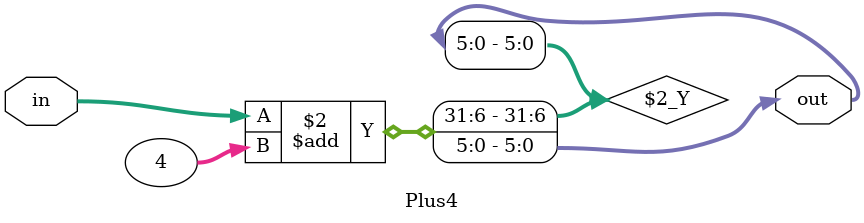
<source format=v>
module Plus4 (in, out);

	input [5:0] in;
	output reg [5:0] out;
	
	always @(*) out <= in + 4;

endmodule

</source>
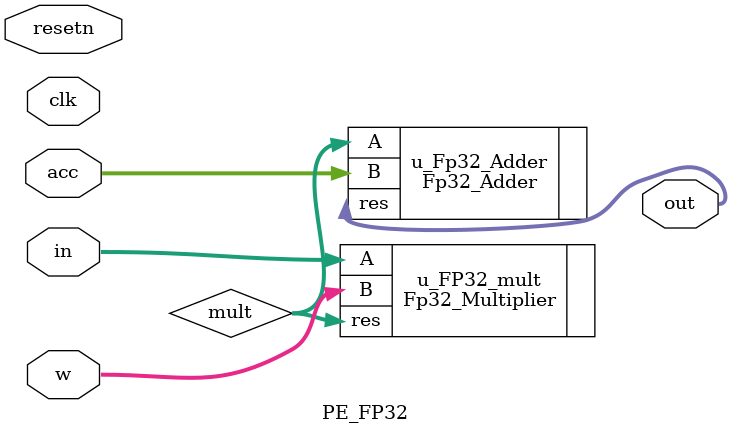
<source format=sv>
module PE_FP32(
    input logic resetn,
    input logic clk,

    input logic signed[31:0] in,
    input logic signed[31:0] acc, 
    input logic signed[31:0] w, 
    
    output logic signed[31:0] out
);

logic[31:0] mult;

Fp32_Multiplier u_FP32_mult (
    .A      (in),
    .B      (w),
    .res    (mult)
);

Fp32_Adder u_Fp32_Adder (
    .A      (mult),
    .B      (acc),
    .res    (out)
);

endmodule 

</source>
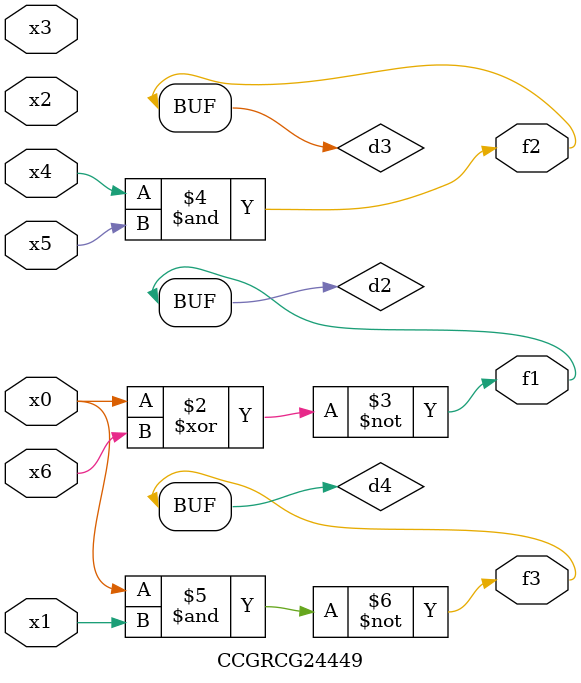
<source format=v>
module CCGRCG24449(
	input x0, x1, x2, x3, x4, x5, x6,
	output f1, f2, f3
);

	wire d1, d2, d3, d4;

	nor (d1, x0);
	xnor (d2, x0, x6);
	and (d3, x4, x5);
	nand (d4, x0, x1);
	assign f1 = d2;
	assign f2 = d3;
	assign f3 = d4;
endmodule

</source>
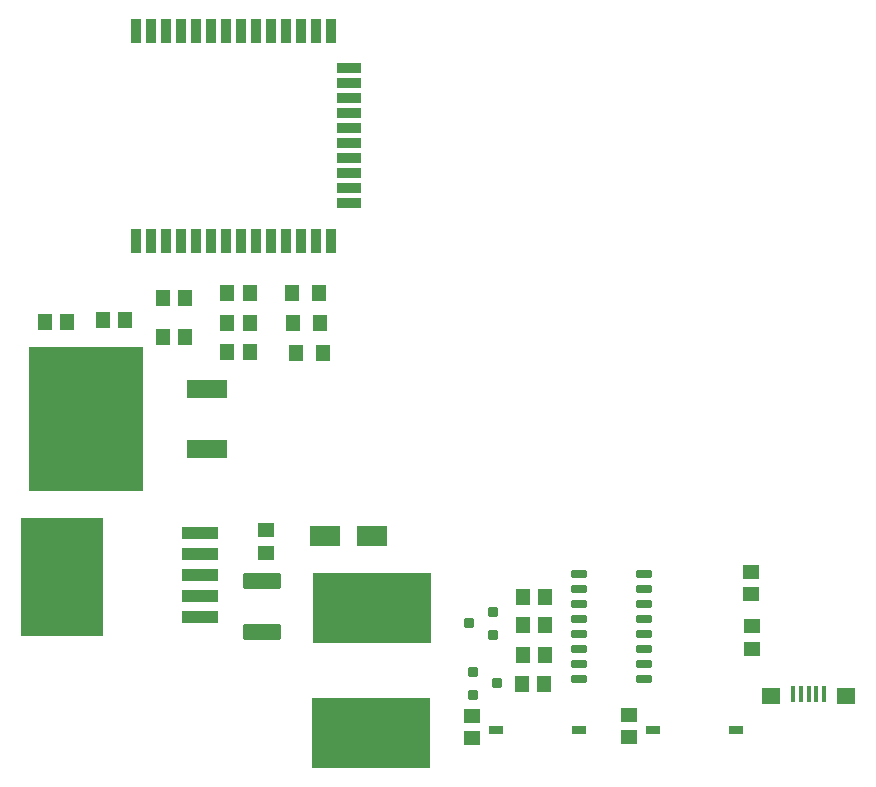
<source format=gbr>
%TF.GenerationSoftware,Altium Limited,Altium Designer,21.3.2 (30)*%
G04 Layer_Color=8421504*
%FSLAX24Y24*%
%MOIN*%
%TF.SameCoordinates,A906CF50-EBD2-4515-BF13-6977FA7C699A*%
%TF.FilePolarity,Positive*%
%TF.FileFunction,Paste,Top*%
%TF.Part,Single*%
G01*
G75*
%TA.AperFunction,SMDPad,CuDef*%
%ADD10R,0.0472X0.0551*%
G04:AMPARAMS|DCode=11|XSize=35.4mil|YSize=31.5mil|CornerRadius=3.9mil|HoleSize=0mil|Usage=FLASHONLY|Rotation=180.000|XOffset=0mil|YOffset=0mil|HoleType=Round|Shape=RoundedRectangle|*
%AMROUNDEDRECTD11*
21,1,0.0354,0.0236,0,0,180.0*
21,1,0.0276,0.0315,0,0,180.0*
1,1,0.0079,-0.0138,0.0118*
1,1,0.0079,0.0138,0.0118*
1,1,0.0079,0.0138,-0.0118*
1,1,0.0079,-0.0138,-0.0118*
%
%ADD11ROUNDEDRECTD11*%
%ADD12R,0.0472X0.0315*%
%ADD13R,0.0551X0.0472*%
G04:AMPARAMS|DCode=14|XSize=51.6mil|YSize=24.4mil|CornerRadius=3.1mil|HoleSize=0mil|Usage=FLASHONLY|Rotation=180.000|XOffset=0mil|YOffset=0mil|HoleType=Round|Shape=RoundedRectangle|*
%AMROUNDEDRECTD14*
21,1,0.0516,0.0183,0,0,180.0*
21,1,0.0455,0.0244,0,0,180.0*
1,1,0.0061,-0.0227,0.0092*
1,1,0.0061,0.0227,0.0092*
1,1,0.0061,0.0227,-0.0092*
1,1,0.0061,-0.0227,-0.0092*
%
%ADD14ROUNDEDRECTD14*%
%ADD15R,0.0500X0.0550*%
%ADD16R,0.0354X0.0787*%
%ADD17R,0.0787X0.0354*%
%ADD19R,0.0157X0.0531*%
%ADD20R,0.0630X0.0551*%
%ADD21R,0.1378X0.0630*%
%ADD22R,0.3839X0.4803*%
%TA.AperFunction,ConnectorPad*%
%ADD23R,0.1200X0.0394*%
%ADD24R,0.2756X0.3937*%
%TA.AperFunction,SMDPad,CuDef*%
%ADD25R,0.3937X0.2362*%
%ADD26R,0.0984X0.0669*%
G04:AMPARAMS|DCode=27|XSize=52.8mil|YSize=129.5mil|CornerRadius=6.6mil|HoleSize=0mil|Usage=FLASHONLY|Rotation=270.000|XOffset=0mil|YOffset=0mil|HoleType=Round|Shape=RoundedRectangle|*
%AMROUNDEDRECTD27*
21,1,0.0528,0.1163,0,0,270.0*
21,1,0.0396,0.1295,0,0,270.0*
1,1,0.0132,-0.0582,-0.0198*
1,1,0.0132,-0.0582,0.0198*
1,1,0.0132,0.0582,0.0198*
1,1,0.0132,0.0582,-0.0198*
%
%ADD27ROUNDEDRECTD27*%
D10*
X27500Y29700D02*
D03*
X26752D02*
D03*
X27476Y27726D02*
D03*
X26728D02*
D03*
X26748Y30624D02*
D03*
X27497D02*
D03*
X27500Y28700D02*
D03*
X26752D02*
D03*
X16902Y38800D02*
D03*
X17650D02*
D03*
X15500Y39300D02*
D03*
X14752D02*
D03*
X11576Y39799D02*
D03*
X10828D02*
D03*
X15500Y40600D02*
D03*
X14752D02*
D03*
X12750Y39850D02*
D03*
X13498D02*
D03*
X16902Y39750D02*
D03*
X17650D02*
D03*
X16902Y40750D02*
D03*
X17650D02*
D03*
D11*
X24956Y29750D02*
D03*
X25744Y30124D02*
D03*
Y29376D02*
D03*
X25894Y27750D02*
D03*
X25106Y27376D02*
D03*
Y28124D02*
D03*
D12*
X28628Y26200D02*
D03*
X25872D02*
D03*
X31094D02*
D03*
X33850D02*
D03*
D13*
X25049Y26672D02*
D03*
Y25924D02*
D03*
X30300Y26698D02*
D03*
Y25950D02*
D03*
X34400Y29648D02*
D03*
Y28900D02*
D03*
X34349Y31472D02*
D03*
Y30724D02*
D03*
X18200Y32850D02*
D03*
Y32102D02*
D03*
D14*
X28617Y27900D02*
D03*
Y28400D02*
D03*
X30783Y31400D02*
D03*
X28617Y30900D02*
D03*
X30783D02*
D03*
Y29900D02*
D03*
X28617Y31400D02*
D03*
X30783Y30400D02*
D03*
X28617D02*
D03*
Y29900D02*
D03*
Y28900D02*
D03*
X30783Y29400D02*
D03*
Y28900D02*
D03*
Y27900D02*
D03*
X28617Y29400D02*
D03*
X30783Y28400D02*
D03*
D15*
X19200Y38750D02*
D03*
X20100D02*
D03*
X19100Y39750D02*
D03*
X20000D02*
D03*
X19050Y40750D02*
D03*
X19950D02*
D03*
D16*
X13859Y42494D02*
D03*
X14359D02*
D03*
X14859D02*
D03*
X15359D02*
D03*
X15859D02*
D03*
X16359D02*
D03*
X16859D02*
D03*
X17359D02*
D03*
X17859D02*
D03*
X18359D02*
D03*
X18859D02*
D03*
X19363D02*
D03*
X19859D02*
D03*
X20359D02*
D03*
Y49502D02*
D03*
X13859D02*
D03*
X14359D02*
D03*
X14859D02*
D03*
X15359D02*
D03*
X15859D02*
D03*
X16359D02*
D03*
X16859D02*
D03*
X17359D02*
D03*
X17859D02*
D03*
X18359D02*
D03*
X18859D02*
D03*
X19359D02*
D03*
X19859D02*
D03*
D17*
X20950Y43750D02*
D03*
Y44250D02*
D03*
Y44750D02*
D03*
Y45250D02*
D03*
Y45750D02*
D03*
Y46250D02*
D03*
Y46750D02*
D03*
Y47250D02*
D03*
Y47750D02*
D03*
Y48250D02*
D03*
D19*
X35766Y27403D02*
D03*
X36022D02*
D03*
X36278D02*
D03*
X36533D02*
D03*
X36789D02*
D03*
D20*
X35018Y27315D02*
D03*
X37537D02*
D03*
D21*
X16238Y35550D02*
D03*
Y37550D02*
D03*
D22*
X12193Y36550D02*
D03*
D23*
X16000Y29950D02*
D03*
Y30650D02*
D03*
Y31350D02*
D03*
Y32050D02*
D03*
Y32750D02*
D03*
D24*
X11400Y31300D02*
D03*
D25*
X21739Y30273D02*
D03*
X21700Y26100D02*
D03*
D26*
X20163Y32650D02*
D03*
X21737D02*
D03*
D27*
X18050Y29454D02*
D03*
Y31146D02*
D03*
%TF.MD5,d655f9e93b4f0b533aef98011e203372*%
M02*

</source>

--------------------------------------------------

INSTRUCTIONS FOR THE TASK: Track down every line of the material containing the string "input", and copy it.

SOLVED PROBLEM:
	input [5:0] in;
    input logic resetn,
    input logic clk,
    input logic signed[31:0] in,
    input logic signed[31:0] acc, 
    input logic signed[31:0] w, 
	input x0, x1, x2, x3, x4, x5, x6,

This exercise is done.